MOUNT VERNON -- Cornell College plans to build a suite-style residence hall for 46 upperclass students that will be ready in fall 2005, relieving an on-campus housing crunch as enrollment continues to climb.
The new residence hall, projected to cost approximately $2 million, will be built near the college’s 10th Avenue apartments.
The proposed three-story building will feature six suites accommodating seven or eight students apiece. Each suite will have a kitchenette with a small refrigerator, sink, counter space and cupboards; students will take their regular meals in the campus dining halls. Each suite also will have three full bathrooms. The building will have a study room, a small office, a shared kitchen, a lounge, laundry facilities, an elevator and central air conditioning. A parking lot for 51 vehicles is planned nearby.
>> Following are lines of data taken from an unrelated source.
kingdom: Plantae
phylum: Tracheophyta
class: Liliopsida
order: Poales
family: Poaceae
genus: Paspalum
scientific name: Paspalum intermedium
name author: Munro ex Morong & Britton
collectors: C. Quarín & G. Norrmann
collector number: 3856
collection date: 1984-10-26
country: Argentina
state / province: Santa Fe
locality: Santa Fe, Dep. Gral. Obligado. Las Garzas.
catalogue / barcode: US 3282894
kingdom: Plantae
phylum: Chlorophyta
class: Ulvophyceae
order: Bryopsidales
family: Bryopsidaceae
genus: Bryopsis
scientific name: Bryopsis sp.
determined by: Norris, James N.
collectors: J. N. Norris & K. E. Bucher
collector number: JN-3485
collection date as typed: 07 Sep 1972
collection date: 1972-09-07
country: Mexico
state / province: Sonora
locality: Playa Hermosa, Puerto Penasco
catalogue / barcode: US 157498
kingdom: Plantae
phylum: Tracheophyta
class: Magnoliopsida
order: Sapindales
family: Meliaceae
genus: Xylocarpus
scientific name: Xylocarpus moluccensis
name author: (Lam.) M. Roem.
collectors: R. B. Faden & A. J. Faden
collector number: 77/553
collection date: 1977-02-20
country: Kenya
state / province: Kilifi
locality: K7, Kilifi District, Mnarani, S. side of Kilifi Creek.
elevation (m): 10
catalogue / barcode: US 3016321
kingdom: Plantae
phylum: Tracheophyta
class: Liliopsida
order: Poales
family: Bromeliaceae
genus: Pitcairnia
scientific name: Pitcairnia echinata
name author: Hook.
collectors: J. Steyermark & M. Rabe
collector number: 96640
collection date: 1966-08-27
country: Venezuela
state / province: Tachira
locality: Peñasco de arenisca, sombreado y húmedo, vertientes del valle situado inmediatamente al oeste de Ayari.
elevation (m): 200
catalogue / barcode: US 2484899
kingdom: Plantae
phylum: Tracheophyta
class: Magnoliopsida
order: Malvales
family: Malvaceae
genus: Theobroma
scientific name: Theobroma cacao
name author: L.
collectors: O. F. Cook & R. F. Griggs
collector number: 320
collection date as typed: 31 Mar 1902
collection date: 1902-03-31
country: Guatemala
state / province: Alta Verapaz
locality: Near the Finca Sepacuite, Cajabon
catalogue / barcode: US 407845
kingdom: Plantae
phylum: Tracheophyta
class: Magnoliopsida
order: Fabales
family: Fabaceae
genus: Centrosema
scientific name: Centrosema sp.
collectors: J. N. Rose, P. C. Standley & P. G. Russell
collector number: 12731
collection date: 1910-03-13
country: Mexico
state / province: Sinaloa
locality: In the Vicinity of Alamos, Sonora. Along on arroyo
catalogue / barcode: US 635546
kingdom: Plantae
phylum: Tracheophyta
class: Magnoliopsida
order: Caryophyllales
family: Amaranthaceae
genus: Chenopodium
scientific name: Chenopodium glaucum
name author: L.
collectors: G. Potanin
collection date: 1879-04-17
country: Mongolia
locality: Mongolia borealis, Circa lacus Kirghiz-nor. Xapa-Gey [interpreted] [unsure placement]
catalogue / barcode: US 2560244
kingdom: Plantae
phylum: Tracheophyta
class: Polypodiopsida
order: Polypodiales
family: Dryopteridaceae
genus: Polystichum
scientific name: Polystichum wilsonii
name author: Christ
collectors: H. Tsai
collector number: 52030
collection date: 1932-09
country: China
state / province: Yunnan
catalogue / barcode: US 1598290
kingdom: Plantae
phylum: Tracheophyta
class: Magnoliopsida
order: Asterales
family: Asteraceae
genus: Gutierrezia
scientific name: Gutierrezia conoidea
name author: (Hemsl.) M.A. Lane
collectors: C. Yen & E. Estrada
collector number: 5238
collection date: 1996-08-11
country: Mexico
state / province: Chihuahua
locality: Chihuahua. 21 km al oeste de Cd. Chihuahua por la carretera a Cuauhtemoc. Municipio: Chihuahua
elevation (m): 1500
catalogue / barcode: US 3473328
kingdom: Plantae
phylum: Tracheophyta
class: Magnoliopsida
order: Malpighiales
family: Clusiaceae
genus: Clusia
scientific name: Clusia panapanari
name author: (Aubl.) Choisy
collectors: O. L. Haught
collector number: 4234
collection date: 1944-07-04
The facility was approved because of student demand for more personalized living spaces and their desire to abandon the traditional central-campus dorm for apartment-like quarters –- but without the responsibility of utility bills and garbage collection.
“It’s the way many colleges are going,” said John Harp, dean of students.
The new residence hall will be coed, but not within student rooms, and won’t be available to first-year students. Two resident assistants will live on site.
As a residential college, 93 percent of students live on campus in Cornell’s nine residence halls and two apartment complexes. During the 2003-2004 year, on-campus housing was at 98.5 percent capacity, which college officials feel restricts their ability to relocate students when, for example, renovations are needed. Cornell allows a percentage of upperclass students to live off-campus, but on-campus housing is considered more attractive, Harp notes, primarily because the college provides amenities such as convenient laundry and parking, and in the residence halls free cable television and Internet access through the campus network.
Cornell’s enrollment -– projected at 1,150 for classes beginning Aug. 30 –- has been climbing steadily over roughly the past five years and is the largest since fall 1995. Cornell’s last new residence hall construction was in 1966, when Rorem Hall was built.